Summary: It now looks likely that primary wave 3 has ended and primary wave 4 may be beginning. Some confidence in this view may be had if price makes a new low below 2,462.17.

Primary wave 4 may be expected to last at least 8 weeks and may end about 2,320.

Alternatively, if price makes a new high tomorrow, then the target for primary wave 3 to end would be at 2,497.

New updates to this analysis are in bold.

Last monthly and weekly charts are here. Last historic analysis video is here.

MAIN ELLIOTT WAVE COUNT

WEEKLY CHART

S&P 500 Weekly 2017
Click chart to enlarge.

It is possible that primary wave 3 is complete. However, some confidence may be had in this view only with a new low below 2,462.17 now. Further and substantial confidence may be had if price makes a new low below 2,405.70. Fibonacci ratios are calculated at primary and intermediate degree. If primary wave 3 is complete, then it still exhibits the most common Fibonacci ratio to primary wave 1.

Primary wave 4 may not move into primary wave 1 price territory below 2,111.05.

Primary wave 4 should last about 8 weeks minimum for it to have reasonable proportion with primary wave 2. It is the proportion between corrective waves which give a wave count the right look.
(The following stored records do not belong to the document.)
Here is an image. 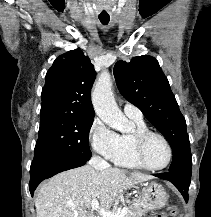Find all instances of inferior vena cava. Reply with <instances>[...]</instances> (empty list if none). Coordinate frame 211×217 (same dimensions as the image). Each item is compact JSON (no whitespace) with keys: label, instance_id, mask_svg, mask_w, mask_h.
Returning a JSON list of instances; mask_svg holds the SVG:
<instances>
[{"label":"inferior vena cava","instance_id":"inferior-vena-cava-1","mask_svg":"<svg viewBox=\"0 0 211 217\" xmlns=\"http://www.w3.org/2000/svg\"><path fill=\"white\" fill-rule=\"evenodd\" d=\"M89 164L97 171L107 168L109 164L99 156H93Z\"/></svg>","mask_w":211,"mask_h":217}]
</instances>
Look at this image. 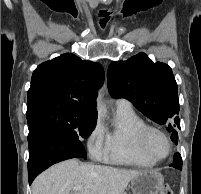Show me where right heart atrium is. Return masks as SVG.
<instances>
[{
    "mask_svg": "<svg viewBox=\"0 0 201 194\" xmlns=\"http://www.w3.org/2000/svg\"><path fill=\"white\" fill-rule=\"evenodd\" d=\"M104 130L100 121H97L87 137L89 151L94 157H99L104 150Z\"/></svg>",
    "mask_w": 201,
    "mask_h": 194,
    "instance_id": "1",
    "label": "right heart atrium"
}]
</instances>
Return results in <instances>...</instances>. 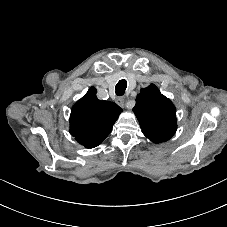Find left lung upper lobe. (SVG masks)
I'll use <instances>...</instances> for the list:
<instances>
[{"label": "left lung upper lobe", "mask_w": 227, "mask_h": 227, "mask_svg": "<svg viewBox=\"0 0 227 227\" xmlns=\"http://www.w3.org/2000/svg\"><path fill=\"white\" fill-rule=\"evenodd\" d=\"M143 134L157 143L169 140L176 132V109L172 102L151 84L137 95L133 108Z\"/></svg>", "instance_id": "1"}]
</instances>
Primary wave 4 may last 13 or even 21 weeks if it is a triangle or combination.

If primary wave 4 reaches down to the lower edge of the Elliott channel, it may end about 2,320. This is very close to the lower range of intermediate wave (4); fourth waves often end within the price territory of the fourth wave of one lesser degree, or very close to it.

If price reaches the target at 2,500 and either the structure is incomplete or price keeps rising, then the next target would be the next Fibonacci ratio in the sequence between cycle waves I and V. At 2,926 cycle wave V would reach 1.618 the length of cycle wave I.

At the end of last week, Lowry’s analysis favours the idea that primary wave 4 has begun.

DAILY CHART

S&P 500 Daily 2017
Click chart to enlarge.

The daily chart shows only the structure of intermediate wave (5); this structure is an impulse.

There is perfect alternation between the deep expanded flat of minor wave 2 and the shallow double zigzag of minor wave 4.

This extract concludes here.